Farewell to Europe
The first four months of Lawrence's return to Europe saw him going steadily further south. After a return visit to Fiascherino, he went on to Florence, making contact with the writer Norman Douglas and the latter's friend the American writer Maurice Magnus; he met up with Frieda and then together they tried Picinisco, in the Abruzzi mountains; an English friend, Rosalind Baynes, had thought of living there. But it proved impossibly cold and remote: they went further south still, to Capri, where the English writing colony, including Compton Mackenzie and Francis Brett Young, made them welcome; and finally, in February 1920, they went down to Sicily, to the Fontana Vecchia on the outskirts of Taormina. Here, Lawrence and Frieda lived for almost two years, and he got down to some serious work. He had been writing the essays of Psychoanalysis and the Unconscious; he now wrote The Lost Girl (which drew on the 1913 Insurrection novel), and arranged for the publication of Women in Love in America with a new publisher, Thomas Seltzer, and in England with Secker. He also worked at a novel unfinished since 1917, Aaron's Rod, and started Mr Noon, but did not finish that either. In its fragmentary state it constitutes a sardonic attack on the novel reading public as well as an extraordinary recreation of those first months in love with Frieda, back in 1912, seen from the perspective of a writer who no longer believed in love. In the summer of 1920 he had a very brief affair with Rosalind Baynes, now living near Florence, but such a relationship made no difference to his commitment to marriage; nor would it have had anything (he hoped) to do with love. A number of his poems in Birds, Beasts and Flowers, especially in the section 'Tortoises', drew on it.

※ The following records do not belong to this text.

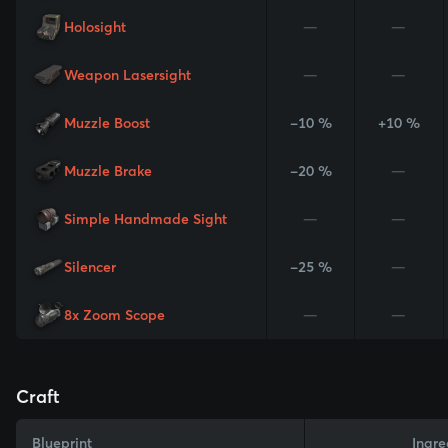
Holosight
—
—
Weapon Lasersight
—
—
Muzzle Boost
-10 %
+10 %
Muzzle Brake
-20 %
—
Simple Handmade Sight
—
—
Silencer
-25 %
—
8x Zoom Scope
—
—
Craft
Blueprint
Ingre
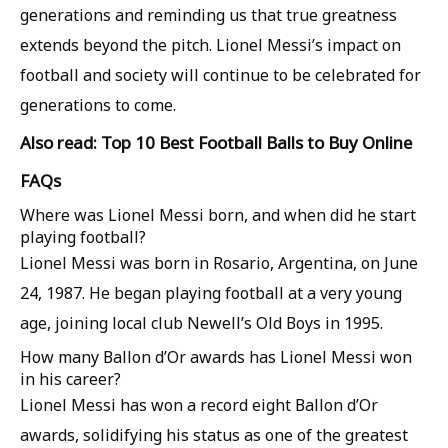
generations and reminding us that true greatness
extends beyond the pitch. Lionel Messi’s impact on
football and society will continue to be celebrated for
generations to come.
Also read: Top 10 Best Football Balls to Buy Online
FAQs
Where was Lionel Messi born, and when did he start
playing football?
Lionel Messi was born in Rosario, Argentina, on June
24, 1987. He began playing football at a very young
age, joining local club Newell’s Old Boys in 1995.
How many Ballon d’Or awards has Lionel Messi won
in his career?
Lionel Messi has won a record eight Ballon d’Or
awards, solidifying his status as one of the greatest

The Calendar of Modern Letters (Lawrence Collection)
In January 1921, he and Frieda visited Sardinia and he wrote the second of his travel books, Sea and Sardinia, an acute and often very funny diary of the trip. He also found himself able that spring to complete Aaron's Rod, the novel he been struggling with, in which a working-class musician manages to leave his wife, family and England, and to live by his art. Some new friends, Earl and Achsah Brewster, were added around this time to those whose company he enjoyed.
He had applied himself to a sustained attack on Freud in his book Psychoanalysis and the Unconsciousness; in the autumn of 1921 he wrote its lighter-hearted successor (and response to the critics of the first book), Fantasia of the Unconscious. At the end of 1921, his thorough revision of the short novels The Fox, The Captain's Doll and The Ladybird showed him working in a new form and with an extraordinary intensity. He also revised all his stories of the war years to create the collection England, My England: a way of coming to terms with the past, and putting it behind him. And he wrote his 'Memoir of Maurice Magnus' (Magnus having recently committed suicide): one of his finest pieces of writing, about a man who as a writer struggled to articulate what he experienced, and who lived by his wits on the outskirts of conventional society.
Lawrence found Sicily wonderful, perhaps because it represented a final toe-hold on Europe: the Fontana Vecchia, the garden, the sun, the prospect out over the Mediterranean made it the place where he had been happier to live than anywhere since Cornwall. But at the end of 1921, he was determined to move on and go to America, his ambition for eight years now. In the event, the contact he had with the American hostess Mabel Dodge Sterne and her friends in the artists' colony of Taos made him decide to go first to Ceylon, to visit the Brewsters. In February 1922, he and Frieda set out for Ceylon, intending to approach America from the west coast.